The layout breaks down the modelling task into three parts. The encoder works within the spatial domain to deconstruct the initial conditions of the fields and the inherent geometry of the problem into a latent, more structured space. The processor learns to map the temporal evolution of the PDE within that latent space. The choice of the processor is often taken to be NN architecture that is quick to evaluate and could be setup as a Neural ODE. The decoder maps the final solution from the latent space to the actual unstructured grid that we are interested in.
Using a structured NO such as the FNO, that has inductive bias, quick to evaluate has found to be rather beneficial, but the open questions still lie within the choice of the encoder-decoder. Papers such as [1, 3] utilise graph neural networks as the encoder-decoder, but however they have significant computational and memory requirements.
I am currently exploring the idea of maybe using coordinate-based MLPs for the encoder and a GP as the decoder, with a neural operator deployed as a neural ODE with operator-splitting as the processor (neural-UDE):
flowchart LR A(NeRF) --> B(Neural-UDE) B --> B B --> C(GP)
The challenge with the NeRF is that though allow for continuous space representations, they are terrible at enforcing strict boundaries within the domain and have soft gradients across them. These leads to losing strutcures with significant gradients being lost in the initial condition and geometry. The advantages could be that the IC might not have sharp enough gradients so representative capacity might not be that much of a concern. The other advantage is that they are small, light models, based on simple MLPs.
As for the GP, the challenges remain the same as always, whether they can be scaled to handle the dimension and size as we might need. Might have to train multiple GPs or Mixture of GPs? The advantage is that we can get UQ built into the models.
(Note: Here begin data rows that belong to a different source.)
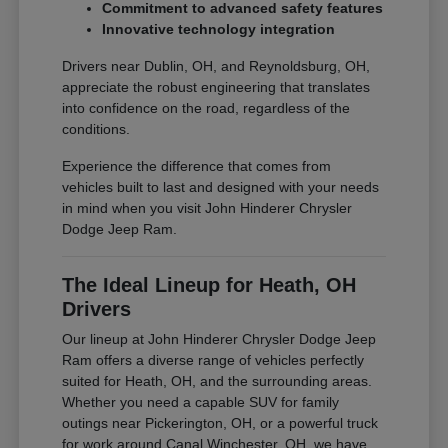
Commitment to advanced safety features
Innovative technology integration
Drivers near Dublin, OH, and Reynoldsburg, OH,
appreciate the robust engineering that translates
into confidence on the road, regardless of the
conditions.
Experience the difference that comes from
vehicles built to last and designed with your needs
in mind when you visit John Hinderer Chrysler
Dodge Jeep Ram.
The Ideal Lineup for Heath, OH
Drivers
Our lineup at John Hinderer Chrysler Dodge Jeep
Ram offers a diverse range of vehicles perfectly
suited for Heath, OH, and the surrounding areas.
Whether you need a capable SUV for family
outings near Pickerington, OH, or a powerful truck
for work around Canal Winchester, OH, we have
This approach brings in a division of labour, having models learn a specific task and then connected together in an approach similar to integrated modelling. Is this a kind of Mixture of Experts ?
Exploring Kernel Methods
Consverative Remapping
Non-Uniform FFT
FFT over non-uniform grids (nuFFT) as demonstrated within this pytorch repository, where the grids are structured using a Kaisser-Bessel window functions as interpolation kernels. Essentially we are using a weighted kernel approach to move from unstructured grids to structured grids.